Desde la visión del Foro Académico Permanente América Latina y el Caribe-Unión Europea (FAP ALC-UE) —que durante trece años ha impulsado incansablemente la creación de un Espacio Común Eurolatinoamericano de Educación Superior, Ciencia, Tecnología e Innovación—, las posibilidades de nuestra región se potenciarían exponencialmente si logramos consolidar un Acuerdo de Integración Académica ALC-UE. Este acuerdo permitiría la libre circulación de estudiantes, académicos e investigadores, uniendo a la comunidad académica de ambas regiones en un espacio común. De este modo, se erigiría el pilar académico definitivo de la Asociación Estratégica Birregional, integrándose en una sinergia mutuamente enriquecedora con los poderes públicos y otros actores de la sociedad civil.

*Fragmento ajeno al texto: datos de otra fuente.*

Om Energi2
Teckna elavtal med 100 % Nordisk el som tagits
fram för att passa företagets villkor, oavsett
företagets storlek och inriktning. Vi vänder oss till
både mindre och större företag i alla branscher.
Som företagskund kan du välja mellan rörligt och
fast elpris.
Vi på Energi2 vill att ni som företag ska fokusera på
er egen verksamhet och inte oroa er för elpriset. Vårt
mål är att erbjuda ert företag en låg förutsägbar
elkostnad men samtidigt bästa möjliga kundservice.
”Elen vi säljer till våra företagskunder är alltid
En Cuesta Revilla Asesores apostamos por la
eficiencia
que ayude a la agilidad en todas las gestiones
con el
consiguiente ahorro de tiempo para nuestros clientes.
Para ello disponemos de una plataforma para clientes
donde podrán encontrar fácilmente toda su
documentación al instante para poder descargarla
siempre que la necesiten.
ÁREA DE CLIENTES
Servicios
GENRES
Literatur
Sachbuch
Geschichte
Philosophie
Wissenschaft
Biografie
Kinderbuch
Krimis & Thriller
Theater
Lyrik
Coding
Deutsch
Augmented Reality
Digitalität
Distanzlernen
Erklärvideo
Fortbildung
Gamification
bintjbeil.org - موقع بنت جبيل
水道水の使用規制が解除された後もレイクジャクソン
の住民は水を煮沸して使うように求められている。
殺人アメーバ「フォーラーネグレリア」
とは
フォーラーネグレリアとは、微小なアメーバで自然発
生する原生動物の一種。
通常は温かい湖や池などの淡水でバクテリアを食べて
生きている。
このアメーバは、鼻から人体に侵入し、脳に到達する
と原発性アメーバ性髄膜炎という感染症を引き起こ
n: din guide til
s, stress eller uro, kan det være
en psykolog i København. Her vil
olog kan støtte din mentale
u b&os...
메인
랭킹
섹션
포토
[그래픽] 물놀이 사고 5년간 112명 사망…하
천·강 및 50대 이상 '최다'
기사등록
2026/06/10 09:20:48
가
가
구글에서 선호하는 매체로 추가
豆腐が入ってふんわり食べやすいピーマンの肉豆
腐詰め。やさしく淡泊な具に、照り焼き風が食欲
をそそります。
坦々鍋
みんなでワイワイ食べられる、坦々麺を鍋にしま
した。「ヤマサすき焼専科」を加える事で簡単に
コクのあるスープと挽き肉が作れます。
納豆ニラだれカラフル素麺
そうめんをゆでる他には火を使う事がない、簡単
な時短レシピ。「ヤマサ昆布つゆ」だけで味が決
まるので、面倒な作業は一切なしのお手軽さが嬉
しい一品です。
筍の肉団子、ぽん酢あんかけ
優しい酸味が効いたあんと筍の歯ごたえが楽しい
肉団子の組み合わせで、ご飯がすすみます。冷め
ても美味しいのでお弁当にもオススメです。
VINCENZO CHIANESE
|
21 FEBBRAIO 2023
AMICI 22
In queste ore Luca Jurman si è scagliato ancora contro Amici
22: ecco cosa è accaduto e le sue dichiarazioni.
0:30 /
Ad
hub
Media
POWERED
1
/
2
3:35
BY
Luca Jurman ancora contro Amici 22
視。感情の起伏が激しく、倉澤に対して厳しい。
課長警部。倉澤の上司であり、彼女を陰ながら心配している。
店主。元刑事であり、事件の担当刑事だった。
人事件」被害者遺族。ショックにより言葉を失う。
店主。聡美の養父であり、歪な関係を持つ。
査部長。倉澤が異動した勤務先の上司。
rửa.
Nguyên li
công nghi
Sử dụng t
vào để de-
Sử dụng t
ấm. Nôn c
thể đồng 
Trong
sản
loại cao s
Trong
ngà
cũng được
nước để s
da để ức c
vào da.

La fuerza de esta alianza es innegable. En conjunto, representamos a más de 52 millones de estudiantes, 8.700 universidades y 4,5 millones de profesores. Si logramos trabajar libremente y en red, constituiremos una formidable masa crítica dedicada a fortalecer nuestras capacidades y a construir escenarios de paz, desarrollo y cooperación. Una fuerza de esta magnitud no puede —ni debe— ser ignorada por los tomadores de decisión.
Este es, precisamente, el desafío que abordaremos en octubre durante la VII Cumbre Académica ALC-UE en Oporto, Portugal. Este encuentro congregará a cientos de rectores, decanos, directores, académicos y estudiantes de Europa y América Latina y el Caribe, bajo el alto patrocinio del Presidente de la República Portuguesa y de la Asamblea de la República del país anfitrión, así como de la Organización de Estados Iberoamericanos (OEI), la Universidad para la Paz de Naciones Unidas, la Fundación EU-LAC y la Erasmus Student Network.
Nuestras conclusiones y propuestas no se quedarán en el ámbito estrictamente universitario; serán elevadas a las Jefas y Jefes de Estado y de Gobierno que se reunirán en noviembre en la XXX Cumbre Iberoamericana en Madrid, y marcarán la hoja de ruta hacia la V Cumbre CELAC-UE en 2027.
La integración académica no es solo una aspiración del mundo universitario; es un paso imprescindible y un imperativo estratégico para asegurar el lugar que nuestras naciones merecen en el futuro global.